[Items listed in a dataset]

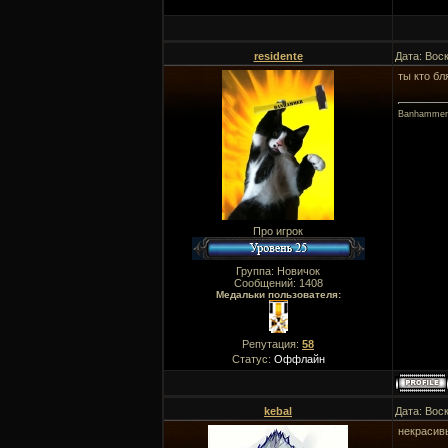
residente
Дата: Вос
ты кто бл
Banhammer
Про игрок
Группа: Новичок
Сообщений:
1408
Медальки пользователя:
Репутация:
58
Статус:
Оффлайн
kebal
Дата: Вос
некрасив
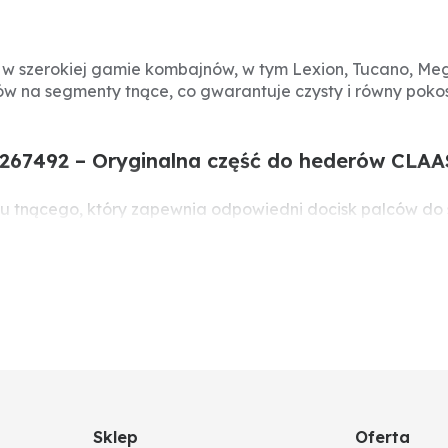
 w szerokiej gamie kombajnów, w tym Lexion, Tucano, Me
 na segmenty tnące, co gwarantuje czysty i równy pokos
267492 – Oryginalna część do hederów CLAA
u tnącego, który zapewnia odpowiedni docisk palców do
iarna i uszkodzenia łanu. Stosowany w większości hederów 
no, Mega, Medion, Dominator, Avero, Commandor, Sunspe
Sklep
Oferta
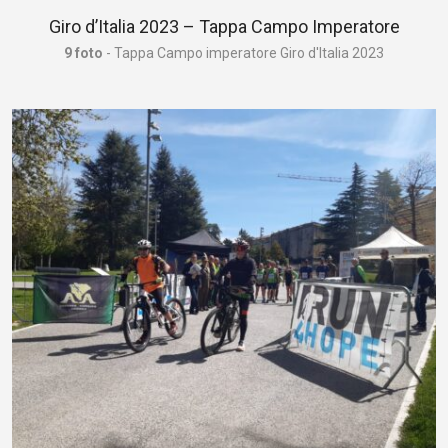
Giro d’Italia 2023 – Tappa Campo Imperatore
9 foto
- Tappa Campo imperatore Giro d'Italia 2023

_Exercise prompt:_
Put every line of text from the items above into a JSON list of strings, one string per line, skipping blank lines. Leave the pictures out.

_Reply:_
[
  "residente",
  "Дата: Вос",
  "ты кто бл",
  "Banhammer",
  "Про игрок",
  "Группа: Новичок",
  "Сообщений:",
  "1408",
  "Медальки пользователя:",
  "Репутация:",
  "58",
  "Статус:",
  "Оффлайн",
  "kebal",
  "Дата: Вос",
  "некрасив",
  " w szerokiej gamie kombajnów, w tym Lexion, Tucano, Me",
  " na segmenty tnące, co gwarantuje czysty i równy pokos",
  "267492 – Oryginalna część do hederów CLAA",
  "u tnącego, który zapewnia odpowiedni docisk palców do",
  "iarna i uszkodzenia łanu. Stosowany w większości hederów ",
  "no, Mega, Medion, Dominator, Avero, Commandor, Sunspe",
  "Sklep",
  "Oferta",
  "Giro d’Italia 2023 – Tappa Campo Imperatore",
  "9 foto",
  "- Tappa Campo imperatore Giro d'Italia 2023"
]